[GIVEN TEXT]:
^^^^^^^^

The IPF procedure is hence an important tool for log-linear modelling. Additionally, log-linear models provide some useful insight into the behaviour of the IPF procedure. Stephan showed that the relationship between the fitted table $ \mathbf{\hat{N}}_{ijk}$ and the source table $ \mathbf{n}_{ijk}$ could be expressed as

$\displaystyle \log{\hat{N}_{ijk}/n_{ijk}}$ $\displaystyle = \lambda + \lambda_{X(i)} + \lambda_{Y(j)} + \lambda_{Z(k)}$ (17)

when fitting to the $ \mathbf{N}_{i++}$, $ \mathbf{N}_{+j+}$ and $ \mathbf{N}_{++k}$ margins [50,33,1] for some choice of $ \lambda$ parameters. This has the exact same form as a log-linear model, but it is not a model; rather, with a suitable choice for the $ \lambda$ parameters, the formula holds exactly for every cell. In other words, this model is sufficient to explain all of the variation between $ \mathbf{n}$ and the IPF estimate $ \mathbf{\hat{N}}$. A similar model can be constructed for any set of margins applied during the IPF procedure, by adding $ \lambda$ terms that correspond to the variables in the margins.

^^^^^^^^

[YOUR INSTRUCTIONS]:
Can you retype the passage on the IPF procedure and log-linear models in full, keeping every word and formula unchanged?

[MATERIAL]:
^^^^^^^^

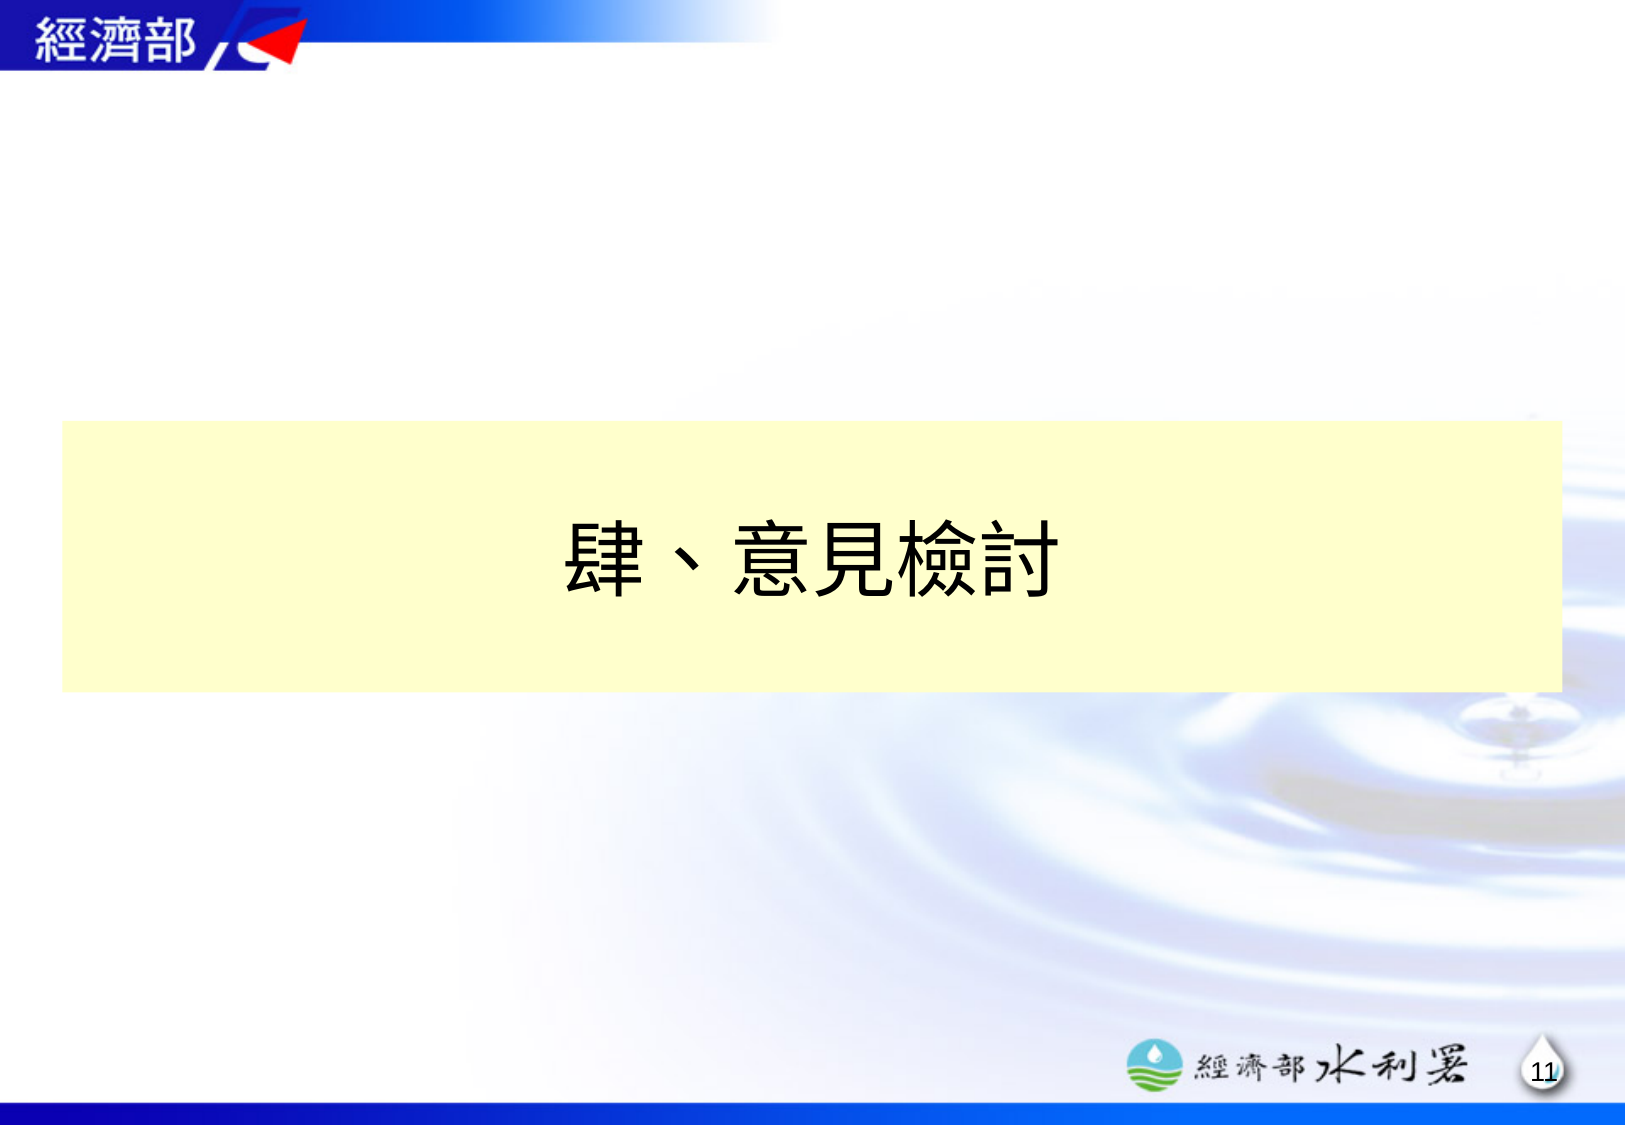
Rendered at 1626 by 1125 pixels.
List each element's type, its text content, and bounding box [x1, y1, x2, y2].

picture [0, 0, 1625, 1125]
text_box 肆、意見檢討 [62, 420, 1563, 693]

^^^^^^^^

[REPLY TO THE TASK]:
The IPF procedure is hence an important tool for log-linear modelling. Additionally, log-linear models provide some useful insight into the behaviour of the IPF procedure. Stephan showed that the relationship between the fitted table $ \mathbf{\hat{N}}_{ijk}$ and the source table $ \mathbf{n}_{ijk}$ could be expressed as

$\displaystyle \log{\hat{N}_{ijk}/n_{ijk}}$ $\displaystyle = \lambda + \lambda_{X(i)} + \lambda_{Y(j)} + \lambda_{Z(k)}$ (17)

when fitting to the $ \mathbf{N}_{i++}$, $ \mathbf{N}_{+j+}$ and $ \mathbf{N}_{++k}$ margins [50,33,1] for some choice of $ \lambda$ parameters. This has the exact same form as a log-linear model, but it is not a model; rather, with a suitable choice for the $ \lambda$ parameters, the formula holds exactly for every cell. In other words, this model is sufficient to explain all of the variation between $ \mathbf{n}$ and the IPF estimate $ \mathbf{\hat{N}}$. A similar model can be constructed for any set of margins applied during the IPF procedure, by adding $ \lambda$ terms that correspond to the variables in the margins.